If you’ve being paying attention in even closer detail, you’ll also know that I always mention Atheist, Cryptopsy, Nile, and Death as the forerunners of the technical death metal genre and that they are the only four bands who really know what the hell they’re doing. These four bands can write some of the best songs known to mankind yet beget some of the most mind-boggling, dizzying, complex song structures ever heard. Per the norm when considering my opinion, if you’re a band that is not named one of those four (for the record, Origin actually joined that bunch with last year’s awesome Entity), then that means you probably don’t know how to take your inhuman technical prowess and manifest something memorable. Sorry; that’s just how it is.

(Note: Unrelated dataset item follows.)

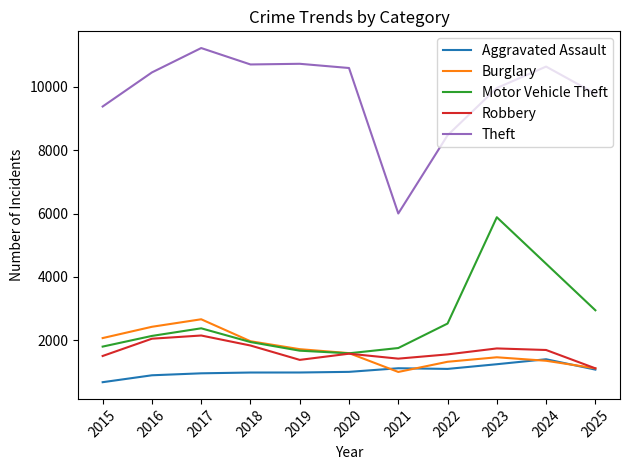

Rank the series by their maximum value, from lowest to highest.

Aggravated Assault, Robbery, Burglary, Motor Vehicle Theft, Theft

In any event, a new Nile album is just around the corner and it’s safe to say Karl Sanders and crew have done it again. The South Carolina veterans haven’t strayed too far off their own beaten path with At the Gate of Sethu, their seventh full-length album. In keeping with tradition, the album is overflowing with blast beats, double bass, wild guitar solos, and frantic fretwork. Everything that has made Nile such a staple in the metal world for almost 15 years is here in spades; At the Gate of Sethu fits perfectly betwixt such classics as Annihilation of the Wicked, Black Seeds of Vengeance and Those Whom the Gods Detest.

The album opens with the typical haunting keyboards, which bleed sickeningly into the proper portion of “Enduring the Eternal Molestation of Flame.” It’s a classic Nile album opener, one that mirrors such gems as “The Blessed Dead” and “Cast Down the Heretic.” From there, Nile pulverizes everything in their path as they unload a carpet bombing of “The Fiends Who Come to Steal the Magick of the Deceased,” “The Inevitable Degradation of Flesh,” “When My Wrath is Done” and “Slaves of Xul.”

It’s destructive business as usual until Nile unleash “The Gods Who Light Up the Sky at the Gate of Sethu,” hands down the highlight of the album. With its quasi thrashy opening chords that lead into the ultra crushing and savage middle part all the way until the final 45 seconds or so where Sanders and Toler-Wade reel off some of their simplest, yet deadliest riffs to date, it’s one of the catchiest songs in the band’s history. At the Gates of Sethu continues with five more songs that fall in line with the rest of the album, with the rest of their entire back catalogue. There isn’t a hint of weakness on the album and thankfully they have retained the eerie, haunting atmosphere they’ve patented years ago. It’s a classic Nile album through and through, though there are a few minuscule gripes.

For one, the kick drums are a bit too quite and sound rather tinny in the final mix; luckily the rest of the drums are audible and have enough meat not to sound distant and sterile. While they aren’t anywhere near as evanescent as on the dreadful-sounding (drum-wise) Ithyphallic, they still could have been produced with a more monstrous, thunderous sound. Another minor gripe is how the album ends; the roaring war music that follows the ending chords of “The Chaining of the Iniquitous” sounds forced and ends abruptly. It just sounds misplaced or tacked on, something Nile has never done in their existence.

Still, At the Gate of Sethu is a beast that needs to be scooped up as soon as it’s released. Fans of Nile will not be disappointed in the least because they’ve retained everything they’ve become famous for and they’ve added a few wrinkles along the way. It’s not the masterpiece that In Their Darkened Shrines is or, to a lesser degree, the aforementioned Annihilation of the Wicked, but it’s still a blockbuster of sorts and it’s easily one of the best albums of 2012.